Top of Passage to read

Skip to main content
Engineering blog

Managing risk and regulatory compliance is an increasingly complex and costly endeavour. Regulatory change has increased 500% since the 2008 global financial crisis and boosted the regulatory costs in the process. Given the fines associated with non-compliance and SLA breaches (banks hit an all-time high in fines of $10 billion in 2019 for AML), processing reports has to proceed even if data is incomplete. On the other hand, a track record of poor data quality is also "fined" because of "insufficient controls." As a consequence, many Financial Services Institutions (FSIs) are often left battling between poor data quality and strict SLAs, balancing between data reliability and data timeliness.

In this regulatory reporting solution accelerator, we demonstrate how Delta Live Tables can guarantee the acquisition and processing of regulatory data in real time to accommodate regulatory SLAs. With Delta Sharing and Delta Live Tables combined, analysts gain real-time confidence in the quality of regulatory data being transmitted. In this blog post, we demonstrate the benefits of the Lakehouse architecture to combine financial services industry data models with the flexibility of cloud computing to enable high governance standards with low development overhead. We will now explain what a FIRE data model is and how DLT can be integrated to build robust data pipelines.

Bottom of Passage to read

Problem:
Answer these questions using the blog excerpt on regulatory reporting above.
(a) By what percentage has regulatory change increased since the 2008 global financial crisis?
(b) What all-time high in AML fines did banks hit in 2019?
(c) Which two technologies combined give analysts real-time confidence in the quality of regulatory data being transmitted?

Top of Records provided

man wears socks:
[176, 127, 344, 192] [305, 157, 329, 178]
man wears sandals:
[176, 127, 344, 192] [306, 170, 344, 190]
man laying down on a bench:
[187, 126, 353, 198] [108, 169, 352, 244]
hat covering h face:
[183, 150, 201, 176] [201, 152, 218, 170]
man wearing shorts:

Bottom of Records provided
Top of Records provided

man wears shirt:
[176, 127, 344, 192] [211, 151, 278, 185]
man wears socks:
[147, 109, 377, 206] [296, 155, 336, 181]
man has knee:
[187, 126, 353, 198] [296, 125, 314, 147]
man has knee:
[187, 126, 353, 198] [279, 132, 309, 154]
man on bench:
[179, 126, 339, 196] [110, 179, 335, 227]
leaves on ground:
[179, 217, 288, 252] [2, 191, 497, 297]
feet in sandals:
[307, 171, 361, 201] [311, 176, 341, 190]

Bottom of Records provided

Result of this task:
(a) 500%
(b) $10 billion
(c) Delta Sharing and Delta Live Tables